## Problem description
Update the records below by replacing "top-left" with "upper-left" wherever it occurs, and give them again with everything else unchanged.

Data: Begin

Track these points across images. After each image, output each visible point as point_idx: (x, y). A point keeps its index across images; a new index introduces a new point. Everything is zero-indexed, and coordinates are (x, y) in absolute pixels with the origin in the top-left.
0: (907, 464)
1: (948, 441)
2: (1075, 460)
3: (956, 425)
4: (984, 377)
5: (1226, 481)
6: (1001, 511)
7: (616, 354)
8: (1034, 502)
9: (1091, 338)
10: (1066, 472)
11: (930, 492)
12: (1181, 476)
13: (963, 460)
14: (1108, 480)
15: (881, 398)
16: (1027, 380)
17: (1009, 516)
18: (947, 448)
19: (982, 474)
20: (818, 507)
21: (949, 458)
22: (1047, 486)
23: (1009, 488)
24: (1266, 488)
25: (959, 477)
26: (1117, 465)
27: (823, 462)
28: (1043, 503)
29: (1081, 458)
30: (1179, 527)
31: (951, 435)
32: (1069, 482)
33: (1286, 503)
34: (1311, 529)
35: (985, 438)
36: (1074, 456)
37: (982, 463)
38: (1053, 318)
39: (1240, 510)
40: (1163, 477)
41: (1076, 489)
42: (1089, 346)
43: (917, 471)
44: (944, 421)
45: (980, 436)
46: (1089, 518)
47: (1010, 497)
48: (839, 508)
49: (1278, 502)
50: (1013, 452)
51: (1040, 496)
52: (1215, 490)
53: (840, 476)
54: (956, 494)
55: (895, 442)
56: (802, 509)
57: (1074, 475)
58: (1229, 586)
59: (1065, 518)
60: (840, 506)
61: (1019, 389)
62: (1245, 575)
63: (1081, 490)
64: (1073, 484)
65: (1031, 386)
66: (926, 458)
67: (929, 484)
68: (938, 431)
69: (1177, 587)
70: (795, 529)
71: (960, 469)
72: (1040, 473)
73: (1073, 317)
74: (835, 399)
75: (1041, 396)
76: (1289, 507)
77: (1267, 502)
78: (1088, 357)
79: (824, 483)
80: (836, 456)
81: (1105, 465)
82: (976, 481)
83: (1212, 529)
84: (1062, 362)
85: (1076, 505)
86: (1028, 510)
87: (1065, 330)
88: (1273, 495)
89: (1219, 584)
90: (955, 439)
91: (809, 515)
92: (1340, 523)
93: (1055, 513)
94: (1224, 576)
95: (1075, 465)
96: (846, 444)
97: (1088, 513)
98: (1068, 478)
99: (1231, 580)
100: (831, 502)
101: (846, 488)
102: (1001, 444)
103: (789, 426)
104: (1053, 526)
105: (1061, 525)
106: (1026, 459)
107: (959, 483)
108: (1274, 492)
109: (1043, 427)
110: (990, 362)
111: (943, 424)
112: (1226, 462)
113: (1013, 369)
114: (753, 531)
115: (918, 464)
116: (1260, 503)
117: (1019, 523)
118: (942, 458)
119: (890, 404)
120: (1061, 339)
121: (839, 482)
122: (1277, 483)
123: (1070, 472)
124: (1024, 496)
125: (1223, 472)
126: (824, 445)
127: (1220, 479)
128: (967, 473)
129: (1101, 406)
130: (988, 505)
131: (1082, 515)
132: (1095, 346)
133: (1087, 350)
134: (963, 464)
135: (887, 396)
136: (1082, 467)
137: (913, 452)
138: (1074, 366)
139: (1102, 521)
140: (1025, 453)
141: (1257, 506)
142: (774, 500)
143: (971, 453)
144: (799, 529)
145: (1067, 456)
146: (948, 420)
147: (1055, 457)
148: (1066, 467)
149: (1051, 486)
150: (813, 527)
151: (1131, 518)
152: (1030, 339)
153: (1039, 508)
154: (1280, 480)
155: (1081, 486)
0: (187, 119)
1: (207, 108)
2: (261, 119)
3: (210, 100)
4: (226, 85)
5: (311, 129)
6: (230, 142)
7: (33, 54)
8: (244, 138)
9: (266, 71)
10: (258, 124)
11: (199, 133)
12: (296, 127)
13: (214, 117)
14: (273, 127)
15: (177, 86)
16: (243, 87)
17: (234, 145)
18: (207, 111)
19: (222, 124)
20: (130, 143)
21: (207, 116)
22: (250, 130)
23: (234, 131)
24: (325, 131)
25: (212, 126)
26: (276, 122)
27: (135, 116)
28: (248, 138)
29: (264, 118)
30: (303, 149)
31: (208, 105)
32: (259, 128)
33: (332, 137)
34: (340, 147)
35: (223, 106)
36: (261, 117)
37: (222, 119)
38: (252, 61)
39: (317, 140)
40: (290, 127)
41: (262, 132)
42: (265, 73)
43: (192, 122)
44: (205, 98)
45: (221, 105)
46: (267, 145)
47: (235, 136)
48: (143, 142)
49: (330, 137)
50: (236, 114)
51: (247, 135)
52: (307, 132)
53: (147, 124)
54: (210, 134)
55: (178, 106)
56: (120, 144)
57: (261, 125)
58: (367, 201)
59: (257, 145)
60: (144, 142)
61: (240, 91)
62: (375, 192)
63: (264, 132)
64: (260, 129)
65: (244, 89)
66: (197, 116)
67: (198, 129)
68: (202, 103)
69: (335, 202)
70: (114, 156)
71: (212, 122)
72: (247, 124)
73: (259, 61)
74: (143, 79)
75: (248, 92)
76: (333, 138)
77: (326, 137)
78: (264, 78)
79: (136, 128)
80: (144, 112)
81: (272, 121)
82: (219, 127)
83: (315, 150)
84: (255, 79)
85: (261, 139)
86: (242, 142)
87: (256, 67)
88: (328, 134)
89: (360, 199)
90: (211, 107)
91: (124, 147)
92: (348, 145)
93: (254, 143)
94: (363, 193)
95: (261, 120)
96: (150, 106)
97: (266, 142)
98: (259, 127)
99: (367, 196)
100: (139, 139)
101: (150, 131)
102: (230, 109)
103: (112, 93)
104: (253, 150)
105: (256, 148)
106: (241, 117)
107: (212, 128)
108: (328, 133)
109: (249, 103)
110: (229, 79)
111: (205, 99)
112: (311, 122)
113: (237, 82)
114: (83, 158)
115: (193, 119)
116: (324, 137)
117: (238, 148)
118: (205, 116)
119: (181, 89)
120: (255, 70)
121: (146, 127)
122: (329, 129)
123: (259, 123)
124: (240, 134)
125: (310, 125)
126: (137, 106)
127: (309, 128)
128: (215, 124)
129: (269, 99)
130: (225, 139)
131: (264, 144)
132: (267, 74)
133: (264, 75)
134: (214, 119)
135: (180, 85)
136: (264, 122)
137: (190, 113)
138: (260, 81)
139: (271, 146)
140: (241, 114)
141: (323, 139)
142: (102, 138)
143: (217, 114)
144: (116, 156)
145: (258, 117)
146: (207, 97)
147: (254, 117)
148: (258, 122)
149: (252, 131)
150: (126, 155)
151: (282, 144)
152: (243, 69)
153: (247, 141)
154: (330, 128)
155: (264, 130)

Data: End

## Result of the task
Track these points across images. After each image, output each visible point as point_idx: (x, y). A point keeps its index across images; a new index introduces a new point. Everything is zero-indexed, and coordinates are (x, y) in absolute pixels with the origin in the upper-left.
0: (907, 464)
1: (948, 441)
2: (1075, 460)
3: (956, 425)
4: (984, 377)
5: (1226, 481)
6: (1001, 511)
7: (616, 354)
8: (1034, 502)
9: (1091, 338)
10: (1066, 472)
11: (930, 492)
12: (1181, 476)
13: (963, 460)
14: (1108, 480)
15: (881, 398)
16: (1027, 380)
17: (1009, 516)
18: (947, 448)
19: (982, 474)
20: (818, 507)
21: (949, 458)
22: (1047, 486)
23: (1009, 488)
24: (1266, 488)
25: (959, 477)
26: (1117, 465)
27: (823, 462)
28: (1043, 503)
29: (1081, 458)
30: (1179, 527)
31: (951, 435)
32: (1069, 482)
33: (1286, 503)
34: (1311, 529)
35: (985, 438)
36: (1074, 456)
37: (982, 463)
38: (1053, 318)
39: (1240, 510)
40: (1163, 477)
41: (1076, 489)
42: (1089, 346)
43: (917, 471)
44: (944, 421)
45: (980, 436)
46: (1089, 518)
47: (1010, 497)
48: (839, 508)
49: (1278, 502)
50: (1013, 452)
51: (1040, 496)
52: (1215, 490)
53: (840, 476)
54: (956, 494)
55: (895, 442)
56: (802, 509)
57: (1074, 475)
58: (1229, 586)
59: (1065, 518)
60: (840, 506)
61: (1019, 389)
62: (1245, 575)
63: (1081, 490)
64: (1073, 484)
65: (1031, 386)
66: (926, 458)
67: (929, 484)
68: (938, 431)
69: (1177, 587)
70: (795, 529)
71: (960, 469)
72: (1040, 473)
73: (1073, 317)
74: (835, 399)
75: (1041, 396)
76: (1289, 507)
77: (1267, 502)
78: (1088, 357)
79: (824, 483)
80: (836, 456)
81: (1105, 465)
82: (976, 481)
83: (1212, 529)
84: (1062, 362)
85: (1076, 505)
86: (1028, 510)
87: (1065, 330)
88: (1273, 495)
89: (1219, 584)
90: (955, 439)
91: (809, 515)
92: (1340, 523)
93: (1055, 513)
94: (1224, 576)
95: (1075, 465)
96: (846, 444)
97: (1088, 513)
98: (1068, 478)
99: (1231, 580)
100: (831, 502)
101: (846, 488)
102: (1001, 444)
103: (789, 426)
104: (1053, 526)
105: (1061, 525)
106: (1026, 459)
107: (959, 483)
108: (1274, 492)
109: (1043, 427)
110: (990, 362)
111: (943, 424)
112: (1226, 462)
113: (1013, 369)
114: (753, 531)
115: (918, 464)
116: (1260, 503)
117: (1019, 523)
118: (942, 458)
119: (890, 404)
120: (1061, 339)
121: (839, 482)
122: (1277, 483)
123: (1070, 472)
124: (1024, 496)
125: (1223, 472)
126: (824, 445)
127: (1220, 479)
128: (967, 473)
129: (1101, 406)
130: (988, 505)
131: (1082, 515)
132: (1095, 346)
133: (1087, 350)
134: (963, 464)
135: (887, 396)
136: (1082, 467)
137: (913, 452)
138: (1074, 366)
139: (1102, 521)
140: (1025, 453)
141: (1257, 506)
142: (774, 500)
143: (971, 453)
144: (799, 529)
145: (1067, 456)
146: (948, 420)
147: (1055, 457)
148: (1066, 467)
149: (1051, 486)
150: (813, 527)
151: (1131, 518)
152: (1030, 339)
153: (1039, 508)
154: (1280, 480)
155: (1081, 486)
0: (187, 119)
1: (207, 108)
2: (261, 119)
3: (210, 100)
4: (226, 85)
5: (311, 129)
6: (230, 142)
7: (33, 54)
8: (244, 138)
9: (266, 71)
10: (258, 124)
11: (199, 133)
12: (296, 127)
13: (214, 117)
14: (273, 127)
15: (177, 86)
16: (243, 87)
17: (234, 145)
18: (207, 111)
19: (222, 124)
20: (130, 143)
21: (207, 116)
22: (250, 130)
23: (234, 131)
24: (325, 131)
25: (212, 126)
26: (276, 122)
27: (135, 116)
28: (248, 138)
29: (264, 118)
30: (303, 149)
31: (208, 105)
32: (259, 128)
33: (332, 137)
34: (340, 147)
35: (223, 106)
36: (261, 117)
37: (222, 119)
38: (252, 61)
39: (317, 140)
40: (290, 127)
41: (262, 132)
42: (265, 73)
43: (192, 122)
44: (205, 98)
45: (221, 105)
46: (267, 145)
47: (235, 136)
48: (143, 142)
49: (330, 137)
50: (236, 114)
51: (247, 135)
52: (307, 132)
53: (147, 124)
54: (210, 134)
55: (178, 106)
56: (120, 144)
57: (261, 125)
58: (367, 201)
59: (257, 145)
60: (144, 142)
61: (240, 91)
62: (375, 192)
63: (264, 132)
64: (260, 129)
65: (244, 89)
66: (197, 116)
67: (198, 129)
68: (202, 103)
69: (335, 202)
70: (114, 156)
71: (212, 122)
72: (247, 124)
73: (259, 61)
74: (143, 79)
75: (248, 92)
76: (333, 138)
77: (326, 137)
78: (264, 78)
79: (136, 128)
80: (144, 112)
81: (272, 121)
82: (219, 127)
83: (315, 150)
84: (255, 79)
85: (261, 139)
86: (242, 142)
87: (256, 67)
88: (328, 134)
89: (360, 199)
90: (211, 107)
91: (124, 147)
92: (348, 145)
93: (254, 143)
94: (363, 193)
95: (261, 120)
96: (150, 106)
97: (266, 142)
98: (259, 127)
99: (367, 196)
100: (139, 139)
101: (150, 131)
102: (230, 109)
103: (112, 93)
104: (253, 150)
105: (256, 148)
106: (241, 117)
107: (212, 128)
108: (328, 133)
109: (249, 103)
110: (229, 79)
111: (205, 99)
112: (311, 122)
113: (237, 82)
114: (83, 158)
115: (193, 119)
116: (324, 137)
117: (238, 148)
118: (205, 116)
119: (181, 89)
120: (255, 70)
121: (146, 127)
122: (329, 129)
123: (259, 123)
124: (240, 134)
125: (310, 125)
126: (137, 106)
127: (309, 128)
128: (215, 124)
129: (269, 99)
130: (225, 139)
131: (264, 144)
132: (267, 74)
133: (264, 75)
134: (214, 119)
135: (180, 85)
136: (264, 122)
137: (190, 113)
138: (260, 81)
139: (271, 146)
140: (241, 114)
141: (323, 139)
142: (102, 138)
143: (217, 114)
144: (116, 156)
145: (258, 117)
146: (207, 97)
147: (254, 117)
148: (258, 122)
149: (252, 131)
150: (126, 155)
151: (282, 144)
152: (243, 69)
153: (247, 141)
154: (330, 128)
155: (264, 130)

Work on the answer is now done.